Overall, the results show that the log-ratio estimator is an advanced, non-linear alternative to existing techniques that can provide extremely accurate and efficient estimates in both controlled and real-world contexts. Its constant dominance in MSE and PRE measures across empirical, applied, and simulated data situations indicates that it is a dependable and generalizable method for estimating limited population means, especially in the setting of modern, complex datasets where traditional estimators may fall short.
Conclusion
In this paper, we present a log-ratio estimator and obtain its MSE and bias equation up to first-order approximation. A detailed study of empirical, real-world, and simulated datasets indicates that the proposed log-ratio estimator outperforms standard and modified ratio estimators. Its ability to incorporate auxiliary information via a logarithmic transformation allows it to effectively handle complex relationships and distributional anomalies found in modern datasets. The estimator continuously showed lower MSE and higher PRE values, demonstrating its stability, precision, and efficiency. In both controlled empirical settings and real-world cancer and agricultural datasets, it beat rival estimators. The simulation analysis supports its advantages under repeated and large-sample settings.

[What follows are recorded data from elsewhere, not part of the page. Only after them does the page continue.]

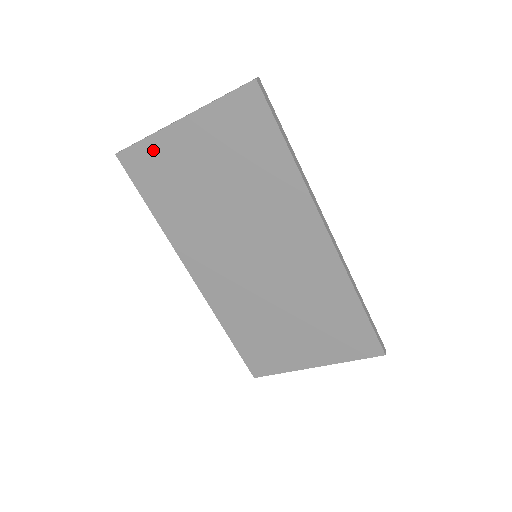
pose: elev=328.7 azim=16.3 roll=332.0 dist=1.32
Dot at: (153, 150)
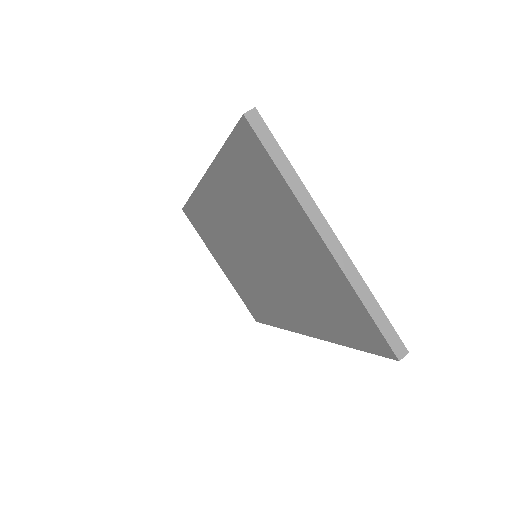
Dot at: (277, 184)
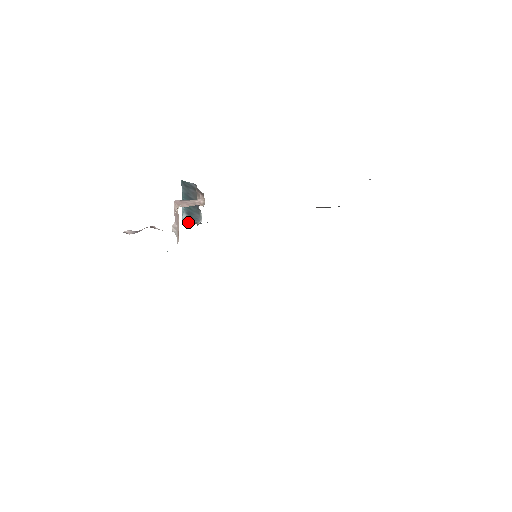
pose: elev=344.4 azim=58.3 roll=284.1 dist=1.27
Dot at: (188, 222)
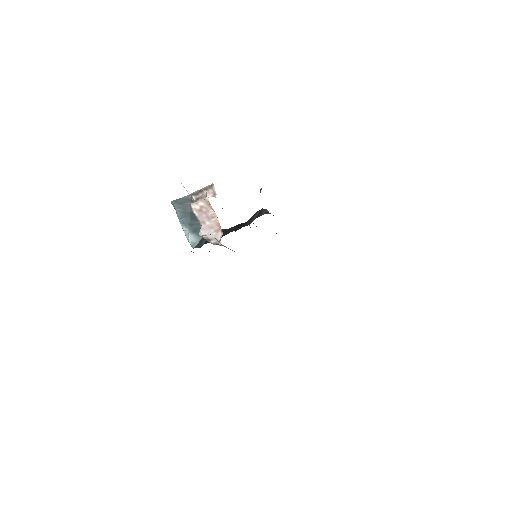
Dot at: (197, 241)
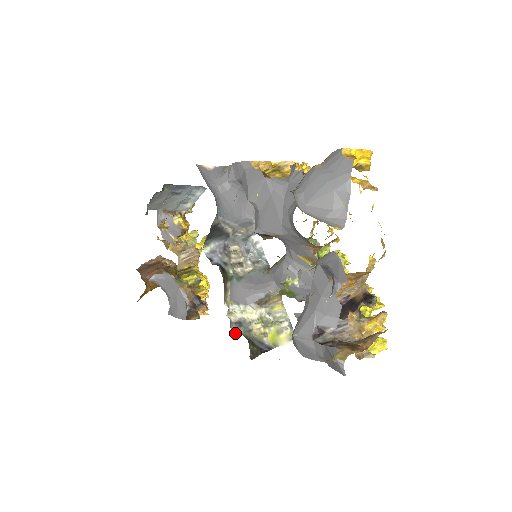
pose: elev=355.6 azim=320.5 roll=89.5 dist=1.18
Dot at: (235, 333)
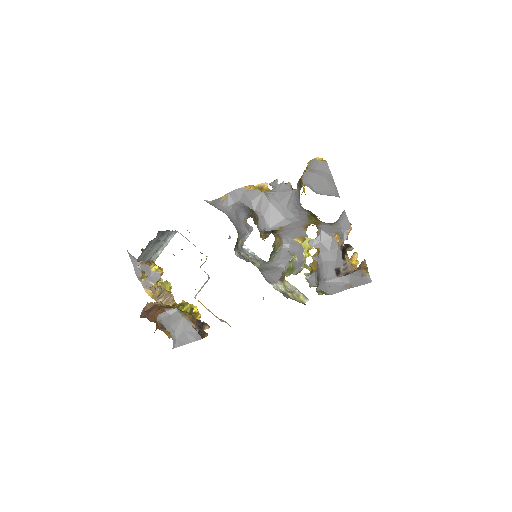
Dot at: (287, 298)
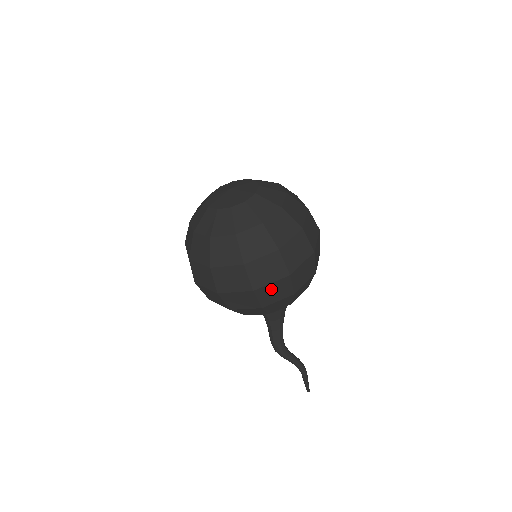
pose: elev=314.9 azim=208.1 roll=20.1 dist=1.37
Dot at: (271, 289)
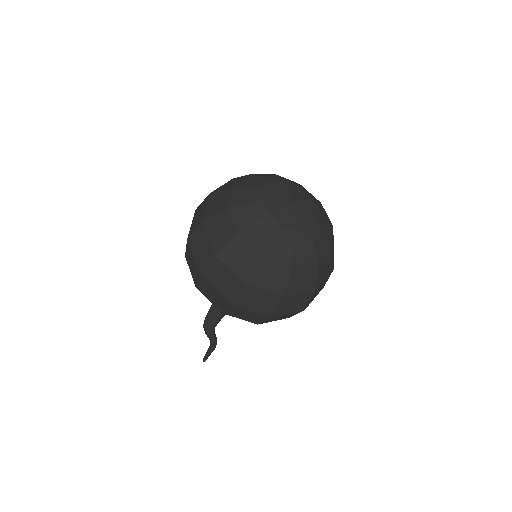
Dot at: (282, 316)
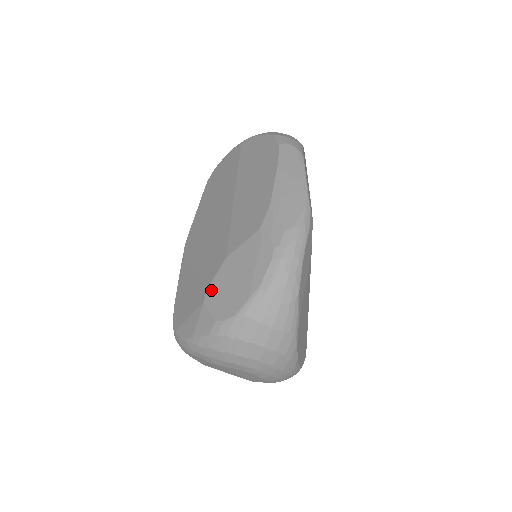
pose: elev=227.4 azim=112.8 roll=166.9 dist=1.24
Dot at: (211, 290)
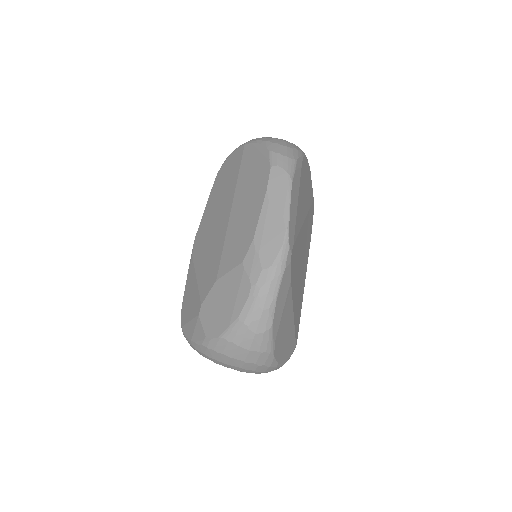
Dot at: (204, 307)
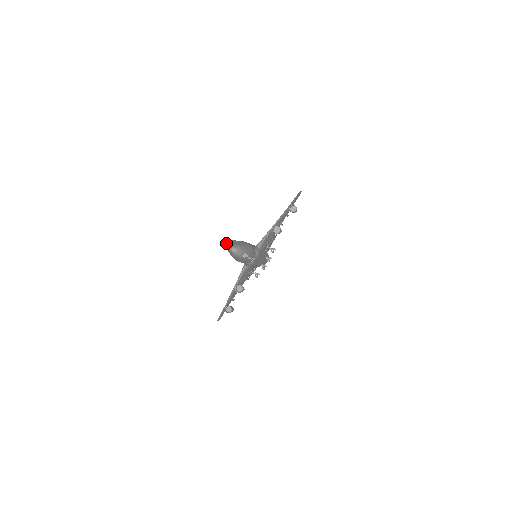
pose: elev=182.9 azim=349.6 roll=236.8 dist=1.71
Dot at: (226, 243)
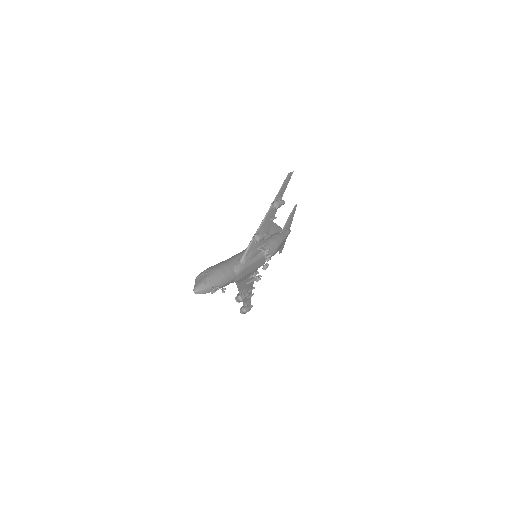
Dot at: occluded
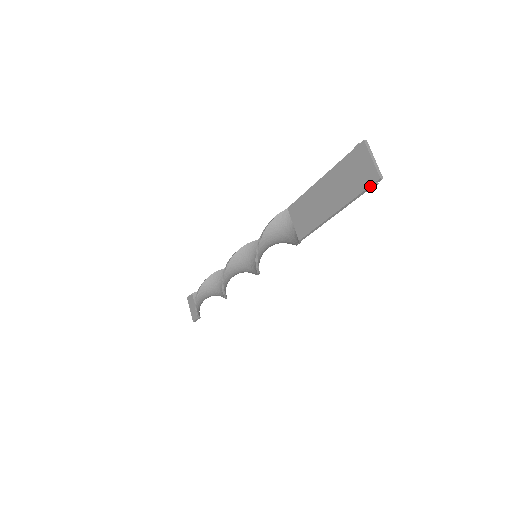
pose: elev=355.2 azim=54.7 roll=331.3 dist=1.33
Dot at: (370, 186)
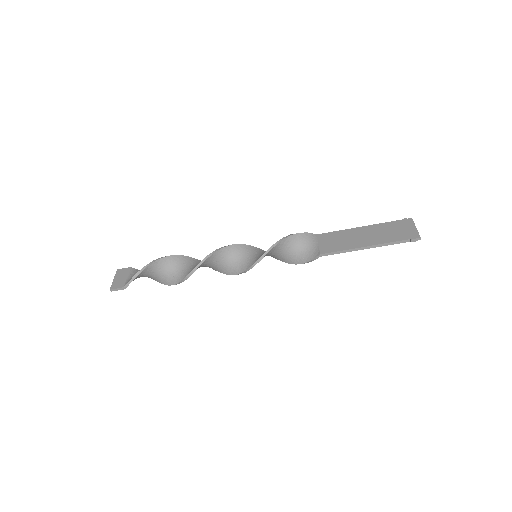
Dot at: (410, 239)
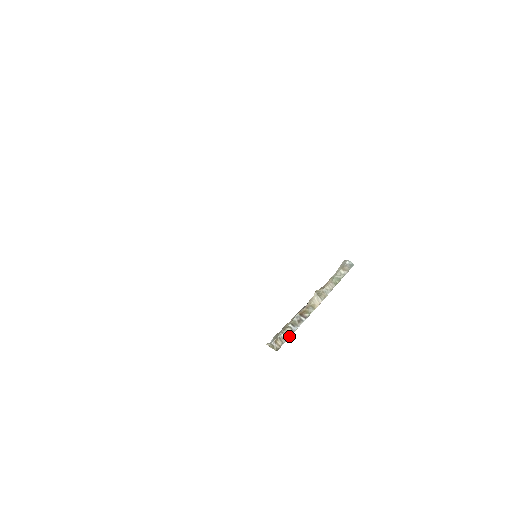
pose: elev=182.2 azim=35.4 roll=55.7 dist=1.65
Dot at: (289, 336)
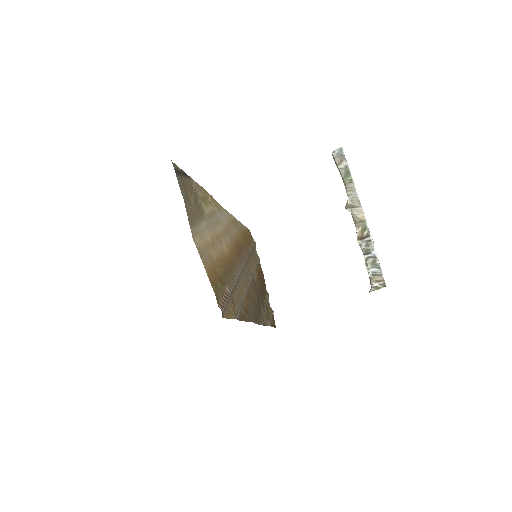
Dot at: (378, 264)
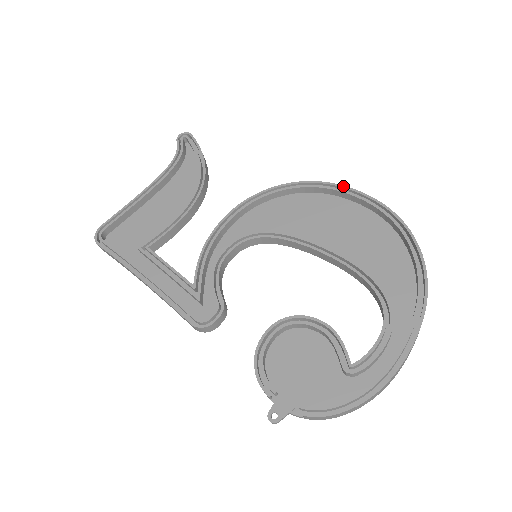
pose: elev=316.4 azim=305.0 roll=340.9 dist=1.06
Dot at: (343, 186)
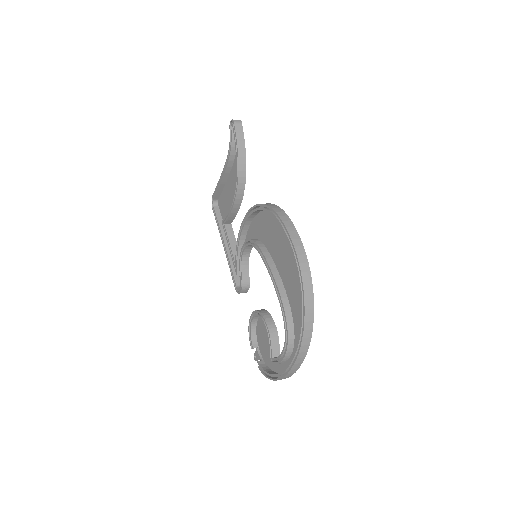
Dot at: (284, 225)
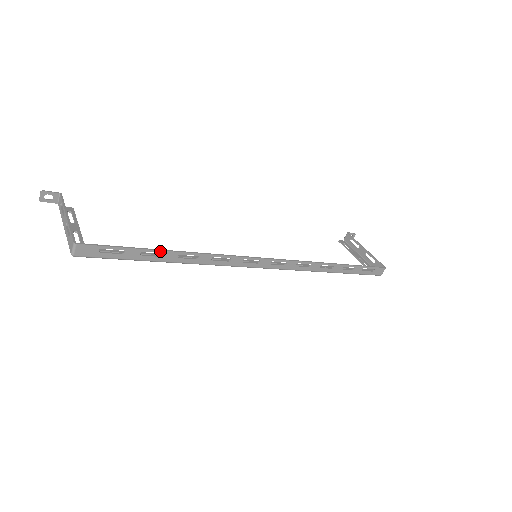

These findings not only demonstrate the efficiency of the log-ratio estimator but also illustrate the growing importance of nonlinear, data-adaptive techniques in survey sampling. As data complexity grows, so does the demand for estimators that can handle a variety of features without sacrificing performance. Because of its design and proven efficiency, the log-ratio estimator stands out as a viable contender for wider use in modern survey methods. Future research might look into its adaptability in stratified or cluster sampling frameworks, as well as its performance across various domains, to cement its position as an important tool in statistical estimation.
Footnotes
Funding
The authors received no financial support for the research, authorship, and/or publication of this article.
Declaration of Conflicting Interests
The authors declared no potential conflicts of interest with respect to the research, authorship, and/or publication of this article.